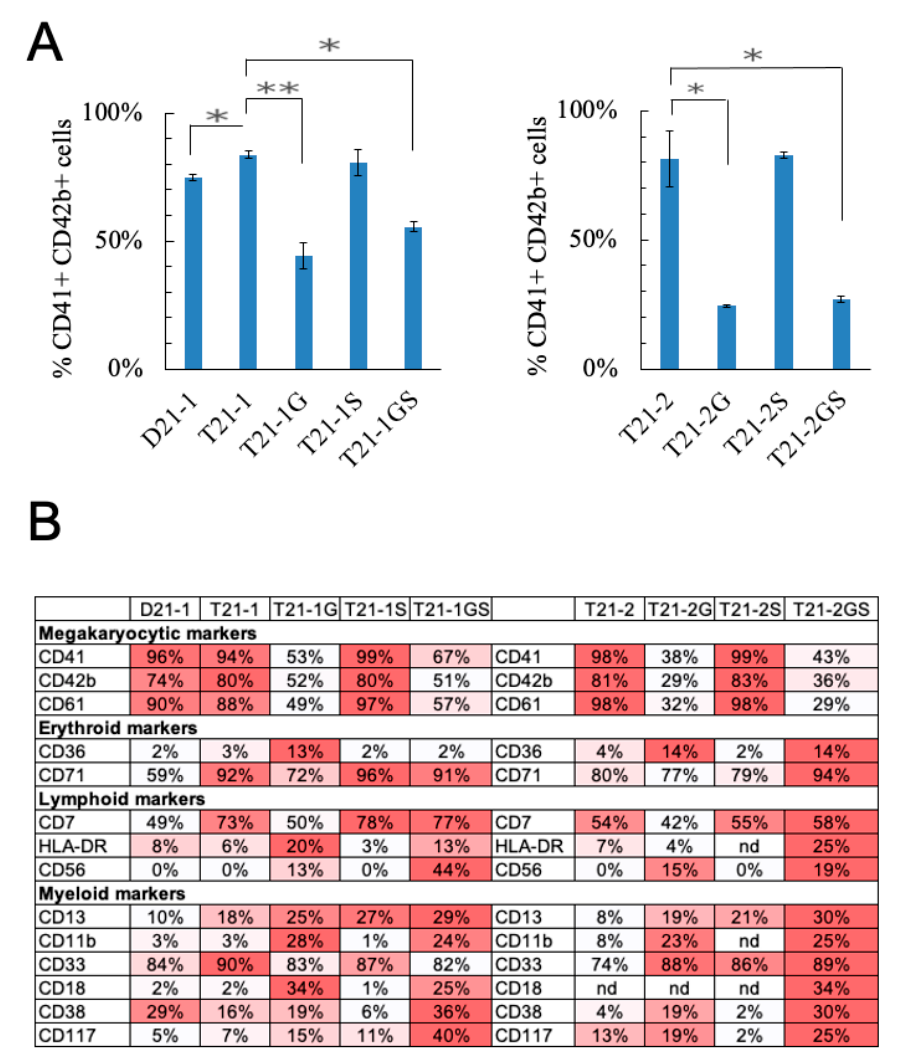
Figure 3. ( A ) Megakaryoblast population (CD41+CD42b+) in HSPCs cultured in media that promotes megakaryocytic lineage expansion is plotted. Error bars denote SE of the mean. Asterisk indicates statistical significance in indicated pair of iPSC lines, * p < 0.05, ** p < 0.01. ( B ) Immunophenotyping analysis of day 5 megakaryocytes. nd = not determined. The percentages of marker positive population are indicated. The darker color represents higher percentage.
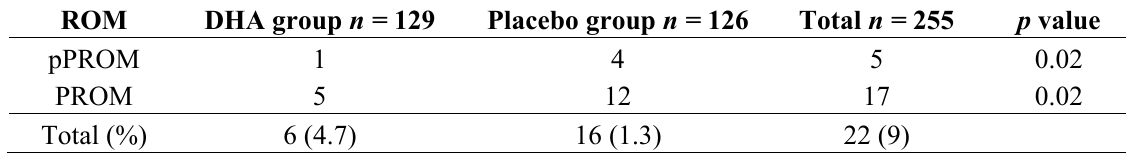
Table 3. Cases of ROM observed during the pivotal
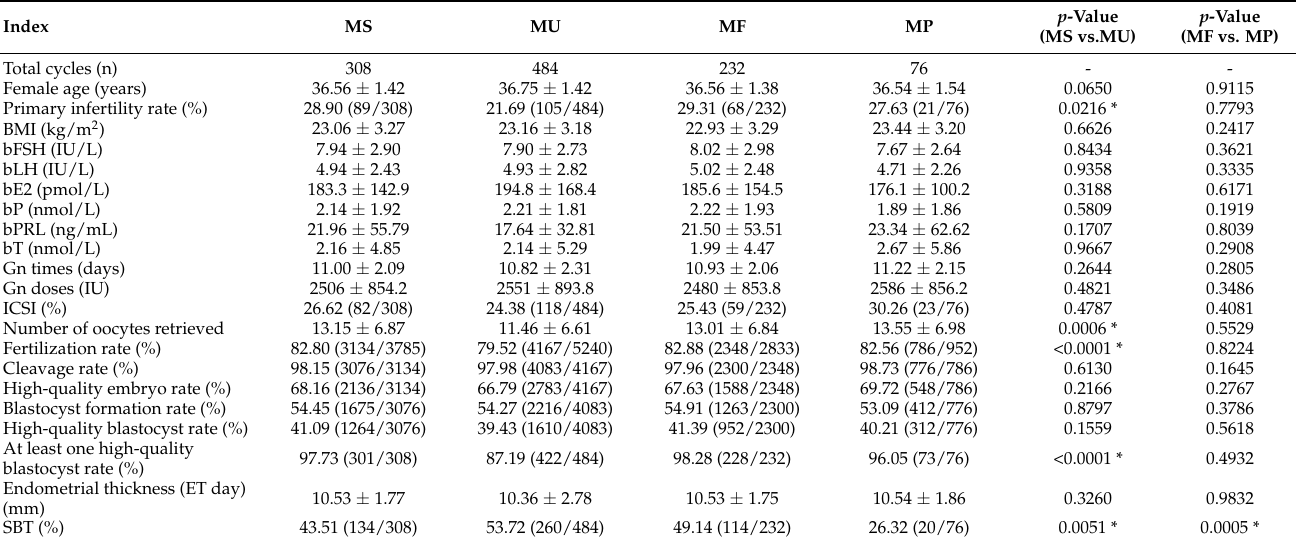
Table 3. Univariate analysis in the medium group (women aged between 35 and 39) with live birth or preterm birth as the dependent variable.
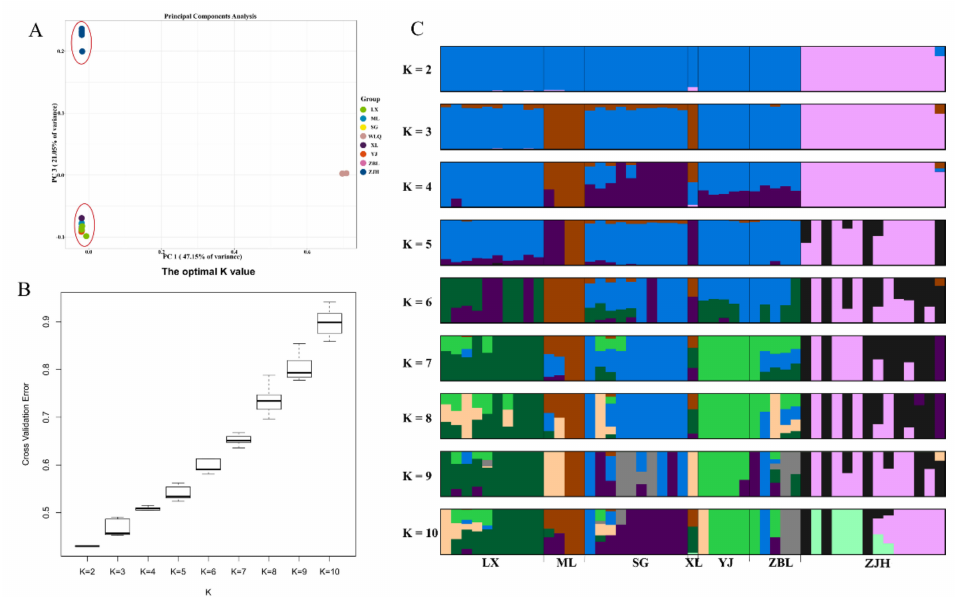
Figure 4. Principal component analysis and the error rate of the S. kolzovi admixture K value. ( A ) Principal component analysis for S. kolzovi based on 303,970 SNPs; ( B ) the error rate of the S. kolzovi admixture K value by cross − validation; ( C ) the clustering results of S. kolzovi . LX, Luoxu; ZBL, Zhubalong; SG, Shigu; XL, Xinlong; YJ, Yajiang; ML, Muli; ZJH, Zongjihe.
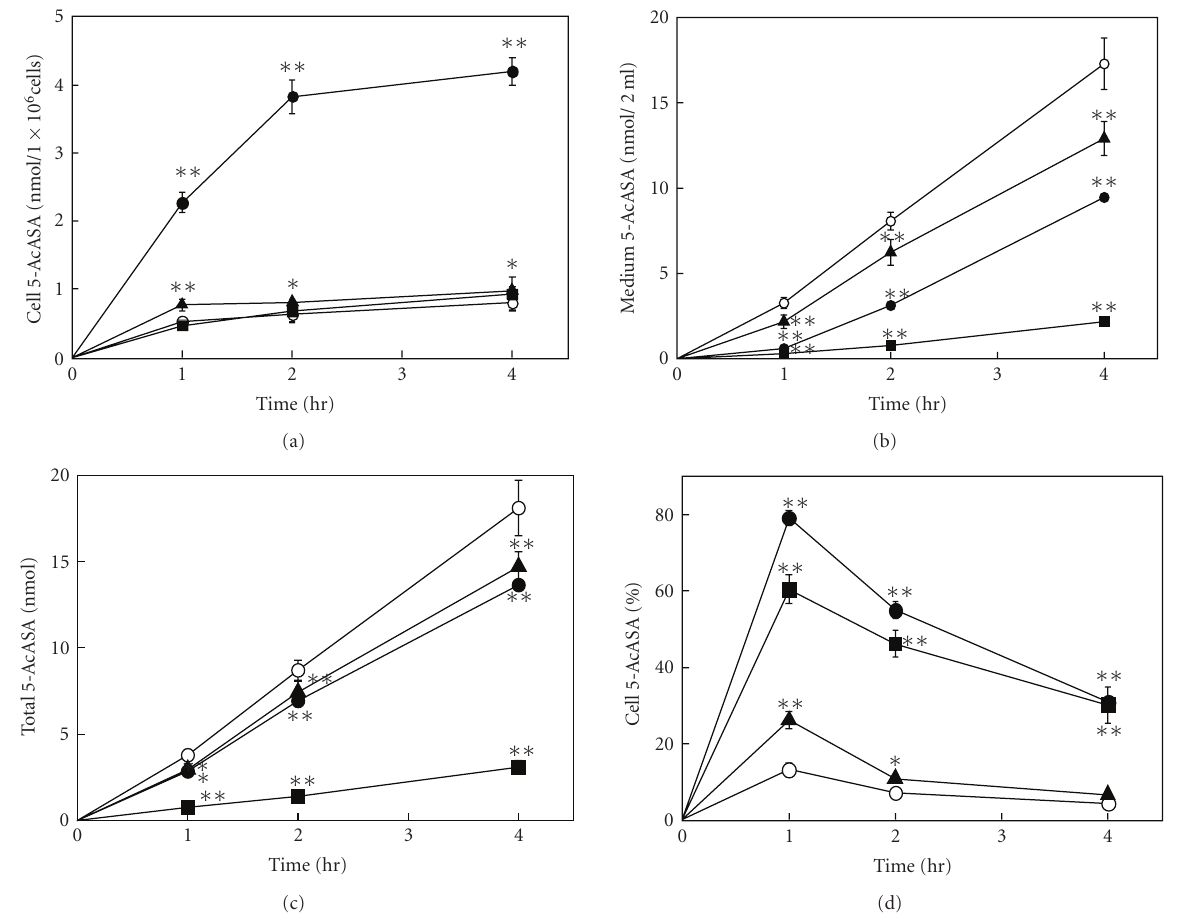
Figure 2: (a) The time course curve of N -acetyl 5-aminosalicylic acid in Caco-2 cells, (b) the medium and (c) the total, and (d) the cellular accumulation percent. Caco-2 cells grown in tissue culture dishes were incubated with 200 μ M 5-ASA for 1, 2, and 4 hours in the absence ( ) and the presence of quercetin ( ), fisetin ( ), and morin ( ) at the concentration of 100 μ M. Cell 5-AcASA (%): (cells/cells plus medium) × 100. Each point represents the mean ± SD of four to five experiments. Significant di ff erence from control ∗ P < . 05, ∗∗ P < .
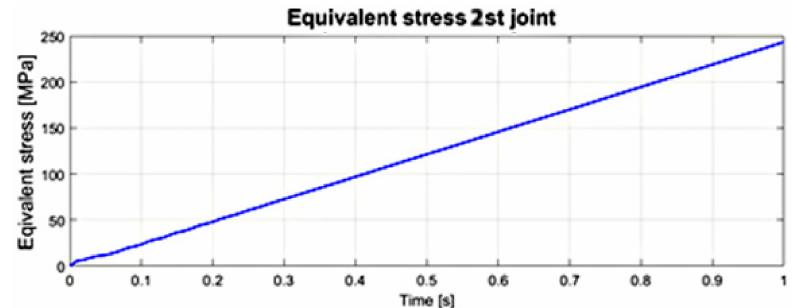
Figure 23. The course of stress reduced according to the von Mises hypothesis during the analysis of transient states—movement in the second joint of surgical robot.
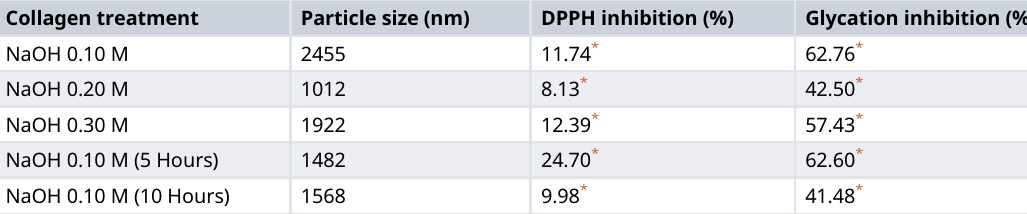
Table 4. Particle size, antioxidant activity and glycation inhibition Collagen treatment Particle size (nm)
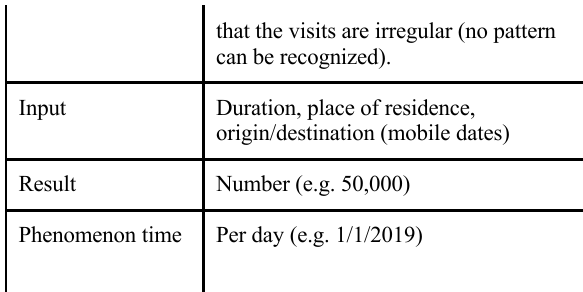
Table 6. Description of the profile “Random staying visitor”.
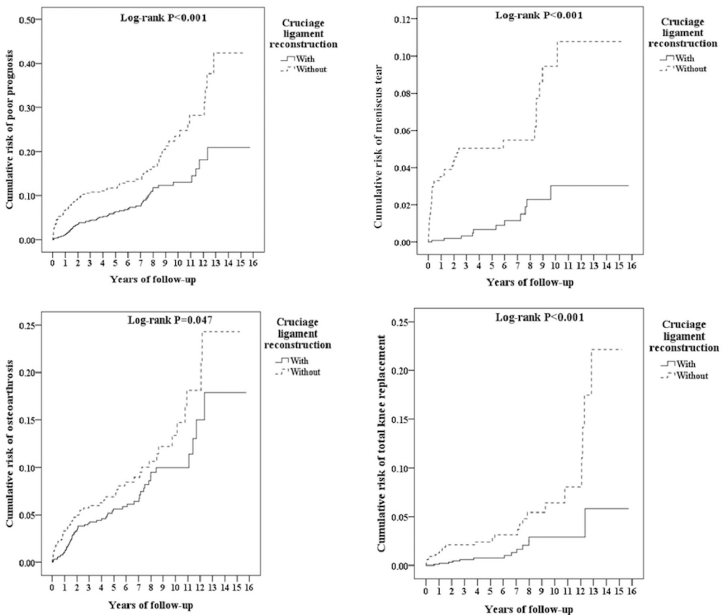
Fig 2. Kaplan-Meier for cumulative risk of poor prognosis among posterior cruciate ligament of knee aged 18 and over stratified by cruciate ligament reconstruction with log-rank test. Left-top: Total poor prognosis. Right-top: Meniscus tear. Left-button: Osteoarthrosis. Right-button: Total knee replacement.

§ §

▶ _TASK ITEM_: Drop the images and repeat the data exactly.

▶ _WRITTEN SOLUTION_:
Figure 3. ( A ) Megakaryoblast population (CD41+CD42b+) in HSPCs cultured in media that promotes megakaryocytic lineage expansion is plotted. Error bars denote SE of the mean. Asterisk indicates statistical significance in indicated pair of iPSC lines, * p < 0.05, ** p < 0.01. ( B ) Immunophenotyping analysis of day 5 megakaryocytes. nd = not determined. The percentages of marker positive population are indicated. The darker color represents higher percentage.
Table 3. Cases of ROM observed during the pivotal
Table 3. Univariate analysis in the medium group (women aged between 35 and 39) with live birth or preterm birth as the dependent variable.
Figure 4. Principal component analysis and the error rate of the S. kolzovi admixture K value. ( A ) Principal component analysis for S. kolzovi based on 303,970 SNPs; ( B ) the error rate of the S. kolzovi admixture K value by cross − validation; ( C ) the clustering results of S. kolzovi . LX, Luoxu; ZBL, Zhubalong; SG, Shigu; XL, Xinlong; YJ, Yajiang; ML, Muli; ZJH, Zongjihe.
Figure 2: (a) The time course curve of N -acetyl 5-aminosalicylic acid in Caco-2 cells, (b) the medium and (c) the total, and (d) the cellular accumulation percent. Caco-2 cells grown in tissue culture dishes were incubated with 200 μ M 5-ASA for 1, 2, and 4 hours in the absence ( ) and the presence of quercetin ( ), fisetin ( ), and morin ( ) at the concentration of 100 μ M. Cell 5-AcASA (%): (cells/cells plus medium) × 100. Each point represents the mean ± SD of four to five experiments. Significant di ff erence from control ∗ P < . 05, ∗∗ P < .
Figure 23. The course of stress reduced according to the von Mises hypothesis during the analysis of transient states—movement in the second joint of surgical robot.
Table 4. Particle size, antioxidant activity and glycation inhibition Collagen treatment Particle size (nm)
Table 6. Description of the profile “Random staying visitor”.
Fig 2. Kaplan-Meier for cumulative risk of poor prognosis among posterior cruciate ligament of knee aged 18 and over stratified by cruciate ligament reconstruction with log-rank test. Left-top: Total poor prognosis. Right-top: Meniscus tear. Left-button: Osteoarthrosis. Right-button: Total knee replacement.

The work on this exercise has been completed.